Завели ни к чему не обязывающий разговор. Как цены в Москве и Питере? Не боитесь один в такую даль на машине ездить? Ах, книжки издаете — по нынешним-то временам благое дело, вот Родион только с компьютером своим в обнимку…
— Будто книги с экрана читать нельзя, — буркнул Родька. — Все задания на лето по литературе с Флибусты скачал. И по истории.
— Только глаза портить, — немедля парировала Федоровна.
Ясно, традиционный конфликт поколений с поправкой на особенности техногенно-информационной цивилизации.

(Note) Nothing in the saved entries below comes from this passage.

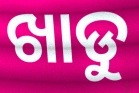
ଖାଡୁ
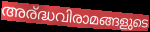
അര്ദ്ധവിരാമങ്ങളുടെ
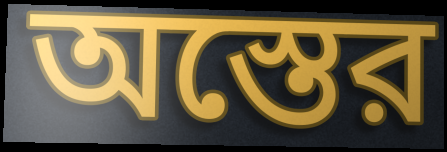
অস্তের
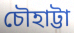
চৌহাট্টা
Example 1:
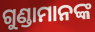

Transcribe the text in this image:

ଗୁଣ୍ଡାମାନଙ୍କ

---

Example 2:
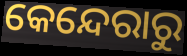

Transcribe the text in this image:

କେନ୍ଦେରାରୁ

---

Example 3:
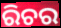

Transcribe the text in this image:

ରିଚର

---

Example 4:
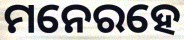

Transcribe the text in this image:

ମନେରହେ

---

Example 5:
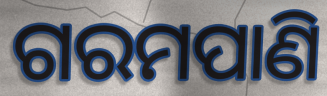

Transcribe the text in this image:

ଗରମପାଣି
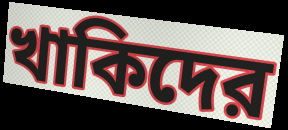
খাকিদের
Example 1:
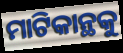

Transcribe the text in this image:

ମାଟିକାନ୍ଥକୁ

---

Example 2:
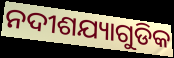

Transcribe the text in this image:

ନଦୀଶଯ୍ୟାଗୁଡିକ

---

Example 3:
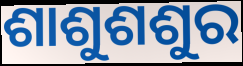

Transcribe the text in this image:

ଶାଶୁଶଶୁର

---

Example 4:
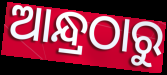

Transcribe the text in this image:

ଆନ୍ଧ୍ରଠାରୁ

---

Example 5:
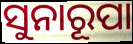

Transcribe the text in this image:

ସୁନାରୂପା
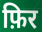
फ़िर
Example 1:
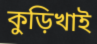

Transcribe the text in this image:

কুড়িখাই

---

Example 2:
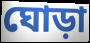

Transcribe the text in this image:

ঘোড়া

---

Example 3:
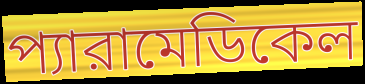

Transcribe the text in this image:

প্যারামেডিকেল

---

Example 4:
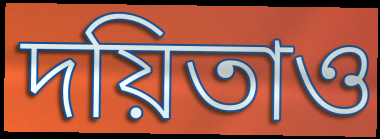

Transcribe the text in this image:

দয়িতাও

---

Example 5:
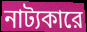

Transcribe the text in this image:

নাট্যকারে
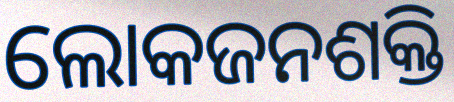
ଲୋକଜନଶକ୍ତି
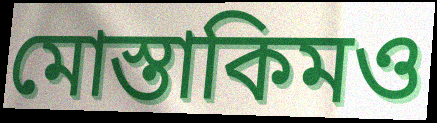
মোস্তাকিমও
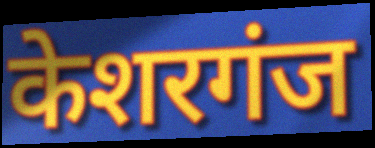
केशरगंज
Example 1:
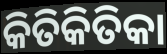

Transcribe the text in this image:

କିତିକିତିକା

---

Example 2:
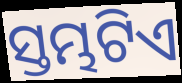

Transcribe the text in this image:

ସ୍ତମ୍ଭଟିଏ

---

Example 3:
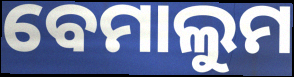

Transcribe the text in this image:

ବେମାଲୁମ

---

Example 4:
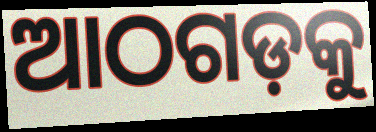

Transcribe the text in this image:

ଆଠଗଡ଼କୁ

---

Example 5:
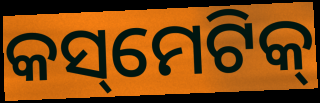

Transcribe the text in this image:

କସ୍‌ମେଟିକ୍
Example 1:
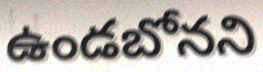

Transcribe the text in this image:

ఉండబోనని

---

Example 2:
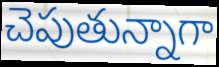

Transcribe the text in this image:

చెపుతున్నాగా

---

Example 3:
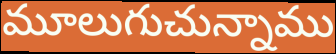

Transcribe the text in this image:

మూలుగుచున్నాము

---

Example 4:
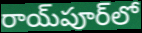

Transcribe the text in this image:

రాయ్‌పూర్‌లో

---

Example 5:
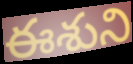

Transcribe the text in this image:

ఈశుని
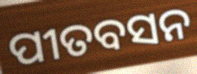
ପୀତବସନ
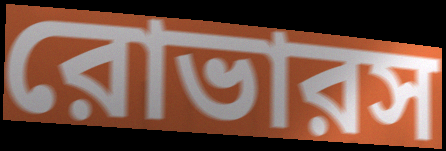
রোভারস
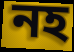
নহ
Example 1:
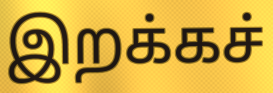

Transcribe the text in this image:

இறக்கச்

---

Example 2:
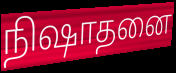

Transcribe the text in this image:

நிஷாதனை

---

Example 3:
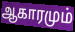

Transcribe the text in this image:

ஆகாரமும்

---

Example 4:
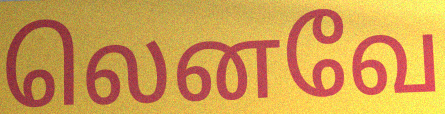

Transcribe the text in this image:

லெனவே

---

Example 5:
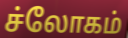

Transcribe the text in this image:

ச்லோகம்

Вскоре подоспел ужин — гречневая каша и свинина в сметане. Федоровна налила мне стопку домашней настойки и залихватски ухнула сама: для здоровьица полезно. Поделилась фактами своей биографии. Всю жизнь прожила на Белгородчине, после техникума работала в колхозе бухгалтером. Война? Я тридцать восьмого года рождения, плохо помню, жили в Борисовке при оккупации, после освобождения в землянке ютились два года — тут же начисто все вымело, от Черкасского ни одного дома тогда не осталось, одно пепелище… Не будем об этом. Не время.
— Вы ж устали с дороги? — полувопросительно-полуутвердительно сказала Федоровна. — В холодной комнате постелю. Да не пугайтесь, она «холодная» потому, что печки нет. А летом — в самый раз, не душно. Уборная, сами понимаете, на дворе, не ошибетесь.